Uçakların inmesine bir engel yok ama bu pist artık riskli. Cumhurbaşkanlığı’nın böyle bir meydanda neden böyle bir riske girdiği sorgulanmalı. Önden bir araştırma, bir uçuş testi yapılmadı. İnşaat projesi için en uygun yer seçildi, havacılık için değil… Şimdi havacılık enstrümanları inşaata uymak zorunda kalacak.
Hiçbir şekilde havacılık otoritelerine danışılmadı. Sorsalar, “Madem pistlerin anasını ağlatacaksınız, üçüncü pistin etkilenmemesi için 200 metre daha ileriye yapın” denilebilirdi. Hastane için belirlenen nokta, ulusal ve uluslararası (ICAO-EUR Doc 015) birçok dökümanda belirlenen kısıtlı yerler arasında bulunuyor. Hastanenin bir kısmı hiç yapılaşma olmaması gereken 500 metrelik birincil alan içerisinde kalıyor.
"Hastane tek kat olsa bile tehlikeli"
Hastane tek katlı olsa bile, buraya iniş kalkış yapan başta Cumhurbaşkanı olmak üzere tüm uçaklar için büyük tehlike oluşturması kaçınılmaz. MR'lar, bilgisayarlı tomografi cihazları gibi yüzlerce elektronik alet çalışacak, enerji yayacak. Bunların yayınları pistteki elektronik cihazlara etki eder. Zaman zaman bozar.
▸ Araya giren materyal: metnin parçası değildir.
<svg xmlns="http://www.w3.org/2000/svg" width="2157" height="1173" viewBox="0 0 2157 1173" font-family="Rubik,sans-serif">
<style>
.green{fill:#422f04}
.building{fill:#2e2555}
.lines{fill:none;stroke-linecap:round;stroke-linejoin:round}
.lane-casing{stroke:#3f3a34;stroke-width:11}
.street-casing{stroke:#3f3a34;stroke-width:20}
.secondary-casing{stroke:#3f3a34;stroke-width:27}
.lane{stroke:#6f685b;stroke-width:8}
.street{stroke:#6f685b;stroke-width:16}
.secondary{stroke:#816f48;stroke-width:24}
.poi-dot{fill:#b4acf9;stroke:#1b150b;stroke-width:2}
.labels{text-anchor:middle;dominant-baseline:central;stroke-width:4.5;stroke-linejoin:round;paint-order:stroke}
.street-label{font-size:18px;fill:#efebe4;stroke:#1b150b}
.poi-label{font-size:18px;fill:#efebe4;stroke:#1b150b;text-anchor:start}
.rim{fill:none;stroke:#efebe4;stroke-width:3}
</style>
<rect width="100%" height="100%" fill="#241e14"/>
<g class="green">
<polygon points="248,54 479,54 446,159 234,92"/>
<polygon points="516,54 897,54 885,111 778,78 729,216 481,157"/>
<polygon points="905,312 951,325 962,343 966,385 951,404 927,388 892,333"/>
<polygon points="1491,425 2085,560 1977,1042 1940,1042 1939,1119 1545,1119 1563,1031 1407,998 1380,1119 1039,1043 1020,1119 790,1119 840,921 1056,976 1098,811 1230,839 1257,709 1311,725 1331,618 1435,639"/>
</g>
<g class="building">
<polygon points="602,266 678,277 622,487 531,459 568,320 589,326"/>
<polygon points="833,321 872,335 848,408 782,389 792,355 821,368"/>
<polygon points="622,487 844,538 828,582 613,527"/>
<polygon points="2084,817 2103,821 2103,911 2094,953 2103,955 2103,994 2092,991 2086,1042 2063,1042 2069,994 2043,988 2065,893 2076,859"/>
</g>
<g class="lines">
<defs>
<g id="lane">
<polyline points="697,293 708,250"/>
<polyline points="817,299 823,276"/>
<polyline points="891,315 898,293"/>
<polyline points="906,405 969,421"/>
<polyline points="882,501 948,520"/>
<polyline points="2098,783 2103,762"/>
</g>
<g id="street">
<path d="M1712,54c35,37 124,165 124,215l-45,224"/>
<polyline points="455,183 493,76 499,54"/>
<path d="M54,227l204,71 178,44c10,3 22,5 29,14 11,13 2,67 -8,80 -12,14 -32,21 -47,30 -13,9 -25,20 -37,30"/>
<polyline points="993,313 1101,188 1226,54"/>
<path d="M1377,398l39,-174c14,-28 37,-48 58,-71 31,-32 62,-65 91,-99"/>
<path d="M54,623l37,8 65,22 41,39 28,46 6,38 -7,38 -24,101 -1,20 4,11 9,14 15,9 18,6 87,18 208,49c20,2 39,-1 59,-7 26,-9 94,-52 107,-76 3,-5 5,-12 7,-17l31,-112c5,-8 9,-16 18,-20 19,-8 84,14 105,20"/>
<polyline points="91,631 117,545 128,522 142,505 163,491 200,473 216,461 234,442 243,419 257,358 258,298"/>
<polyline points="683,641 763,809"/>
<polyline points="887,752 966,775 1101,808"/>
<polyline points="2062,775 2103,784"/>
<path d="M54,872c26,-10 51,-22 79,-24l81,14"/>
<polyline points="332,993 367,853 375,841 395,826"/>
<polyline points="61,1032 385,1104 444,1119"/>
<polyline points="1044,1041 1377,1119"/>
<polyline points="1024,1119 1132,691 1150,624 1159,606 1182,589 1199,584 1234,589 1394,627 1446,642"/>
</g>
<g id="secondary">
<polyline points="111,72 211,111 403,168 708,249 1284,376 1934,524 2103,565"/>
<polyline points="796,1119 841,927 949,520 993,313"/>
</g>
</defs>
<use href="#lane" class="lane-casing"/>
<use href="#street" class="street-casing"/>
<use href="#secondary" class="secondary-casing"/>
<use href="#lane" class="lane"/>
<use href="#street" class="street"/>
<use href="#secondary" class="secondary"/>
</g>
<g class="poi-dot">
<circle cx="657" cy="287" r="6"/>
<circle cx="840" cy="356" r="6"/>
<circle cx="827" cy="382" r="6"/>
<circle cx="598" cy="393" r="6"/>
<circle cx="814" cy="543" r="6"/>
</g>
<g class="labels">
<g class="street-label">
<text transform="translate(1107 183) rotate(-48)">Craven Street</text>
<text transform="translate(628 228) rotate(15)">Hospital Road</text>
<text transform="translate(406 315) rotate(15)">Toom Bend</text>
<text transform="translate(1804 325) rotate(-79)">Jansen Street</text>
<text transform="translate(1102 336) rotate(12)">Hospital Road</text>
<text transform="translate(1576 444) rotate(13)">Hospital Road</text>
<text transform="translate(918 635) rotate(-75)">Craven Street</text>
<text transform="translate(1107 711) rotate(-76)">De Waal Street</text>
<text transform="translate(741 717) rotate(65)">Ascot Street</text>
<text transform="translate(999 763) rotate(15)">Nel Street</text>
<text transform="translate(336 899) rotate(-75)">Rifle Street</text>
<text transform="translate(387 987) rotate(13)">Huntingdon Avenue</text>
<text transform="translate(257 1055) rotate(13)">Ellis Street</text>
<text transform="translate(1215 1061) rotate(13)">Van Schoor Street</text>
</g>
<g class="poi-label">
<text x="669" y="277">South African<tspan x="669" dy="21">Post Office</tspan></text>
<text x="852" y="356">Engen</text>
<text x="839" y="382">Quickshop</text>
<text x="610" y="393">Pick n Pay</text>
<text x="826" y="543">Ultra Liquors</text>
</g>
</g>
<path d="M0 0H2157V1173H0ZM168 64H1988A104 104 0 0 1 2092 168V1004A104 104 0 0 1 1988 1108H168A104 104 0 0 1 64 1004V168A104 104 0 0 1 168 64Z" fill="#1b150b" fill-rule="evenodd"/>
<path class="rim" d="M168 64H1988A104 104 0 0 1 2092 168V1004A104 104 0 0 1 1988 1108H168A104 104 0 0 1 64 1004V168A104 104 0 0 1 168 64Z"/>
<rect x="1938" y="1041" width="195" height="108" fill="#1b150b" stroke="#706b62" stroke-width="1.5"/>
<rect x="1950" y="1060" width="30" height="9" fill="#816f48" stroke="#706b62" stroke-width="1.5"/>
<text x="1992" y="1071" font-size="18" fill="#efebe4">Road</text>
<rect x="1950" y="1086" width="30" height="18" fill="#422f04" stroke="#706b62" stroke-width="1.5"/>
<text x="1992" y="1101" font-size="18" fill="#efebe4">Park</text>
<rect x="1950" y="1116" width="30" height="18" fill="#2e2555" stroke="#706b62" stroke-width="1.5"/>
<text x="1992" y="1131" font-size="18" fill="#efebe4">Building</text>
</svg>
Bunun iniş anında yaşanması hayati risk anlamına gelir.
"Aydınlatma direkleri de etkilemişti"
1990'lı yıllarda aynı pistin kenarlarına dikilen aydınlatma direklerinin, bir hangar kapısının bile bu cihazları bozduğu tespit edilerek kaldırılmıştı. Bu pist yapılırken yan tarafta Havaş'ın alüminyum kaplama binası vardı, yıktılar.
Hastanedeki elektronik sistemler ve dış yüzeydeki muhtemel yansıtıcı metal ve camlar, uçakların inmesine engel teşkil etmeyecek ama pistteki sistemlerin güvenilmez çalışmasına neden olacak. Şu andan itibaren bir sıkıntı, yeni bir güçlük başlayacak. Önce yapılması gereken en sona bırakıldı. Birçok cihaz inşaat dolayısıyla şu an susturuldu. Uçuş testi ve ayarlar yapılacak.
"Uluslararası mevzuata aykırı"
Eski Sivil Havacılık Genel Müdür Yardımcısı Oktay Erdağı konuyla ilgili yaptığı değerlendirmede, havaalanları içerisindeki riskler dikkate alınmadan bir anda inşaat faaliyetine başlanmasının uluslararası ve ulusal mevzuata aykırı olduğunu söyledi.
Erdağı, “İlgili kurumların görüşü alınmadan yapılan bu inşaat sebebiyle yaşanacak muhtemel emniyet zaafiyeti, Atatürk Havalimanı'nın tamamen kapanmasının zeminini oluşturacaktır. Tablo bir kez daha değerlendirilmeli, başta Cumhurbaşkanı olmak üzere vatandaşların emniyeti için gerekli önlemler alınmalıdır” diye konuştu.
Cumhurbaşkanlığı filosu kullanıyor
Atatürk Havalimanı'ndaki üçüncü pist yoğun olarak kullanılmaya devam ediyor. Dünyanın en büyük uçaklarından Boeing 747 dahil 16 uçaktan oluşan Cumhurbaşkanlığı Filosu başta olmak üzere Türkiye'den THY, ACT/MY KARGO, MNG, ULS ve onlarca yabancı kargo şirketlerinin büyük gövdeli uçakları bu piste iniyor.